Make sure to bring your brooder to temperature before the chicks arrive. The ideal temperature for day-old chicks is 90-95ºF, measured at the chicks’ height. Because floor temperature is so important, maintaining a 2” cover of large shavings is necessary for insulation. Do not use sawdust, as the tiny chicks may mistake it for food.
Start by hanging the heat lamp 12” above the floor, away from waterers and feeders where the chicks will naturally gather. This will allow you to observe whether they’re at a comfortable temperature. If you see the chicks huddling together, they’re feeling chilled, and if they’re staying far away from the heat lamp or heat source, the brooder is too warm for them. Each week, as the chicks’ body temperature increases, move the heat lamp a couple inches higher to reduce the temperature at chick height by about 5 degrees.
Although direct drafts must be avoided, adequate ventilation is important to prevent the buildup of moisture, animal odors and gasses that can cause respiratory illnesses in the young flock. Windows, fans and inlets around the ceiling perimeter allow fresh, cold air from the outside to mix with warm air before coming into contact with the chicks.

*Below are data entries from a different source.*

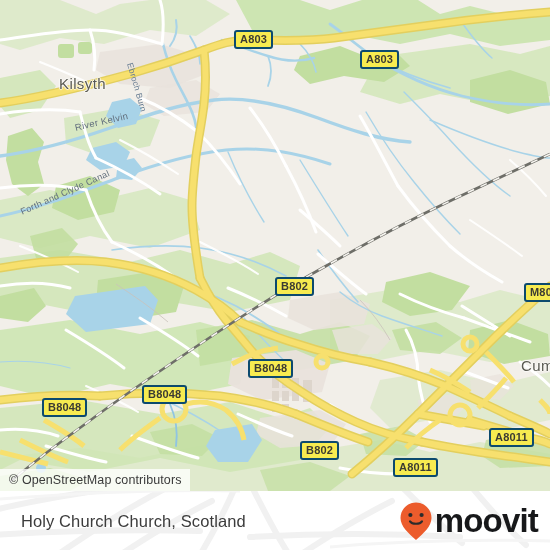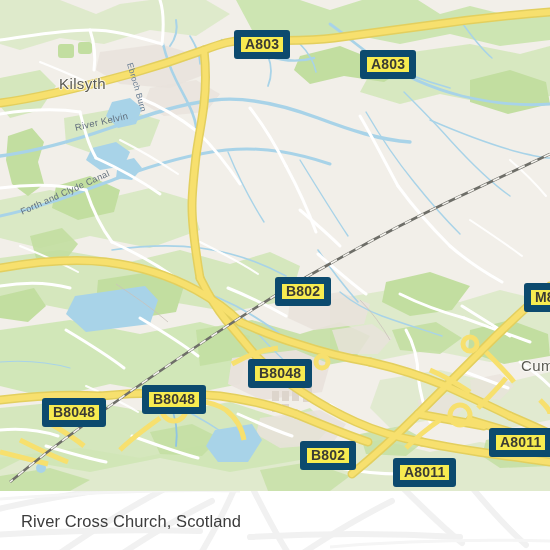--- a/index.html
+++ b/index.html
@@ -22,24 +22,24 @@
     width: 550px; height: 491px;
     background: #f2efe9;
     overflow: hidden;
   }
   .map svg { position: absolute; left: 0; top: 0; display: block; }
 
   
   .shield {
     position: absolute;
     background: #f7eb50;
-    border: 7px solid #0c4a6e;
+    border: 2px solid #0c4a6e;
     border-radius: 3px;
     color: #3b3b33;
-    font-size: 14px;
+    font-size: 11px;
     font-weight: bold;
     letter-spacing: 0.2px;
     line-height: 13px;
     padding: 1px 4px 1px 4px;
     white-space: nowrap;
     font-family: "Liberation Sans", sans-serif;
   }
 
   
   .place-label {
@@ -384,20 +384,21 @@
     <div class="shield" style="left:360px; top:50px;">A803</div>
     <div class="shield" style="left:524px; top:283px;">M80</div>
     <div class="shield" style="left:275px; top:277px;">B802</div>
     <div class="shield" style="left:248px; top:359px;">B8048</div>
     <div class="shield" style="left:142px; top:385px;">B8048</div>
     <div class="shield" style="left:42px; top:398px;">B8048</div>
     <div class="shield" style="left:300px; top:441px;">B802</div>
     <div class="shield" style="left:489px; top:428px;">A8011</div>
     <div class="shield" style="left:393px; top:458px;">A8011</div>
 
+    <div class="attribution">© OpenStreetMap contributors</div>
   </div>
 
 
   <div class="bottom-bar">
     <svg class="bottom-bar-bg" width="550" height="59" viewBox="0 0 550 59">
       <rect x="0" y="0" width="550" height="59" fill="#ffffff"></rect>
       <g fill="none" stroke="#f1f1f1" stroke-width="6" stroke-linecap="round">
         <path d="M-10,20 C40,8 90,0 140,-6"></path>
         <path d="M60,62 C100,34 140,10 180,-10"></path>
         <path d="M200,64 C214,40 226,18 236,-6"></path>
@@ -408,17 +409,26 @@
         <path d="M470,-6 C488,16 506,36 526,54"></path>
         <path d="M-10,44 C60,40 130,38 200,40"></path>
         <path d="M250,46 C320,42 390,42 460,46"></path>
       </g>
       <g fill="none" stroke="#f5f5f5" stroke-width="3">
         <path d="M0,8 C80,2 160,-2 240,0"></path>
         <path d="M330,56 C400,50 470,48 550,50"></path>
       </g>
     </svg>
 
-    <div class="place-name">River Cross Church, Scotland</div>
-
+    <div class="place-name">Holy Church Church, Scotland</div>
+
+    <div class="brand">
+      <svg width="34" height="40" viewBox="0 0 34 40">
+        <path d="M17 1.5 C8.4 1.5 1.5 8.4 1.5 17 C1.5 25.4 9.6 32.4 17 39 C24.4 32.4 32.5 25.4 32.5 17 C32.5 8.4 25.6 1.5 17 1.5 Z" fill="#ec5c2c"></path>
+        <circle cx="11.4" cy="14" r="2.1" fill="#2b2b2b"></circle>
+        <circle cx="22.6" cy="14" r="2.1" fill="#2b2b2b"></circle>
+        <path d="M11 20.4 C13.2 23.6 20.8 23.6 23 20.4" fill="none" stroke="#2b2b2b" stroke-width="2.1" stroke-linecap="round"></path>
+      </svg>
+      <span class="brand-word">moovit</span>
+    </div>
   </div>
 
 </div>
 
 </body></html>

Introducing young birds to the flock
When the birds are fully feathered, at about 6 weeks of age, they are able to regulate their own body temperature. In warmer months, this means they can be moved outdoors or to a larger coop. In winter, they may still need supplemental heat, and would benefit from staying in the brooder housing a bit longer. Start by letting the young birds into their new yard, pen or coop for a few supervised hours during the day. Look for signs of distress, such as huddling together or loud, persistent cheeping; this may be a sign they are not quite ready to leave the brooder. If your young birds will be sharing space with mature birds, it is better to wait until the young birds are closer in size to the existing flock, to prevent the youngsters from becoming picking targets.